Oh the endless unrevised sentences of highly motivated and easily panicked students who during finals week—which seems like it should be possessive but which I believe to be adjectival, in that the word "finals" in its plural form modifies the word "week" in its nominal—neglect such simple things as common sense and reasonable sentence length in a desperate (but ultimately futile) attempt to stuff every last thought they have about this, that or the other topic into a single sentence for fear that, if they do not, the person responsible for grading their final essay—be he a lowly T.A. like myself or a Pulitzer Prize-winning journalist like Barry Siegel—will decide that since the entirety of their thinking about this, that or the other was not contained within a single sentence that the aforementioned highly motivated and obviously outrageously caffeinated students will fail this class, lose their scholarship, be forced to attend community college while working 70 hour weeks at In-N-Out Burger and thus never amount to anything in life because they decided that thoughts must be contained in sentences much like they are contained in minds—that is, completely and wholly—with nothing pertaining to the thought they have corralled into the sentence being allowed to exist outside it lest their instructors (myself and Barry) mistake their decision to end a sentence with a desire to end all thought per se and embrace the life they have worked so hard for so long to escape, which they desperately do not want to do but which their instructors (Barry and I) never really think about when we read their essays since we are more concerned with other, more important, matters like whether a student knows how to end a sentence.
Did nobody ever teach you to use a comma?! The sentence is completely unmanageable unless you make "Oh, the endless...." I stumbled first attempt before I realized what was missing.
Posted by: MT | Saturday, 25 March 2006 at 12:25 AM
I added a comma, but I must say, the absence of commas is sorta the point.
Posted by: Scott Eric Kaufman | Saturday, 25 March 2006 at 02:10 AM
Oh, yes. So true.
Nice nod to Queen in the title of that post, by the way.
Posted by: Ancrene Wiseass | Saturday, 25 March 2006 at 04:08 AM
Finals week? I do that in every paper. #1 comment in my thesis: "END THE SENTENCE PLEASE GOD END THE SENTENCE"
Posted by: Jason | Saturday, 25 March 2006 at 07:58 AM
"The poor implementation of big words will still get me the 'A', right? Surely, I deserve a better life than that of those who serve sliders."

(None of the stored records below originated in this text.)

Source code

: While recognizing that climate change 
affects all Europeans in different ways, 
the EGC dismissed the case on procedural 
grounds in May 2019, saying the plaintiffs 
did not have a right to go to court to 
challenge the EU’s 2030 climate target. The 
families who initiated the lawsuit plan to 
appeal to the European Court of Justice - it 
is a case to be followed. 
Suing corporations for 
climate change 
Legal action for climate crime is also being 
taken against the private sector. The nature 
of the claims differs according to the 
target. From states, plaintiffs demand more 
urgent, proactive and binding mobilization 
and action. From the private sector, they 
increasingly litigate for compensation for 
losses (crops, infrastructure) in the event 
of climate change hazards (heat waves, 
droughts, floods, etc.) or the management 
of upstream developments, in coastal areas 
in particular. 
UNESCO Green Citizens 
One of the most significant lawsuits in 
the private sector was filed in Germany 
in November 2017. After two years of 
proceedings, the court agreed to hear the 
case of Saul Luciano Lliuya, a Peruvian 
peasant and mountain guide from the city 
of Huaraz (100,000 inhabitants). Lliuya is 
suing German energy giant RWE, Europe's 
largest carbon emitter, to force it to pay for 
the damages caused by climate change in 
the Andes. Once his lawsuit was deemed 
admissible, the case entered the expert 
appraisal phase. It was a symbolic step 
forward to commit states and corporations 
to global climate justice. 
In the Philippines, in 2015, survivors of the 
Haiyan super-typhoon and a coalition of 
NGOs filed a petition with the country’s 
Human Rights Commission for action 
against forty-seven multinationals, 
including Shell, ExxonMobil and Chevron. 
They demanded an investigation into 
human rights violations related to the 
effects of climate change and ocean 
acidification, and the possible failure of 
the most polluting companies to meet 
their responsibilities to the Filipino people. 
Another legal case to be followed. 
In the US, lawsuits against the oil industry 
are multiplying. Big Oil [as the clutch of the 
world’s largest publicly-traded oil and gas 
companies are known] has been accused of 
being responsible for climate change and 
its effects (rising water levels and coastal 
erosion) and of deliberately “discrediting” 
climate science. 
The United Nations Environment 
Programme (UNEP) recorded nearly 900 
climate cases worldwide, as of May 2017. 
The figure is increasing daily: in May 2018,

Posted by: eM | Saturday, 25 March 2006 at 08:57 AM
Really though, isn't length unduly maligned? It's not how far you run with it, it's whether you leave any confused readers behind. I say size doesn't matter. Editors and graders who say so are just length-ists.
Posted by: MT | Saturday, 25 March 2006 at 10:53 AM
"I say size doesn't matter."
Not according to the herbal pill increase your sentence length spammers.
Posted by: Rich Puchalsky | Saturday, 25 March 2006 at 12:01 PM
In high school Advanced Grammar and Composition -- still the most useful course I ever took in 26 consecutive years as a student -- we used something called the "Fog Index" to determine the "grade level" at which we were writing. I'm too lazy to google it to see if it still is in use. Nonetheless, it became something of a sport -- among the boys in the class, at least -- to see how MASSIVE and GIRTHY our fog index could be if we really, really tried to "go huge."
I'd try to analyze that competitive drama, but I don't know if anyone has ever developed an, um, instrument that would allow us to -- you know -- probe the inner psyche of the virginal young male mind. When that happens, I think many aspects of human experience will instantly ripen for study.
Posted by: d | Saturday, 25 March 2006 at 06:57 PM
Well, of course it's not the length, it's what you do with it that counts.
Allegedly.
Posted by: Sharon | Saturday, 25 March 2006 at 07:02 PM
If I know American political culture, that's explains what goes in and out of Foggy Bottom.
Posted by: MT | Saturday, 25 March 2006 at 07:08 PM
Sorry, I lost count of what entendre we were on.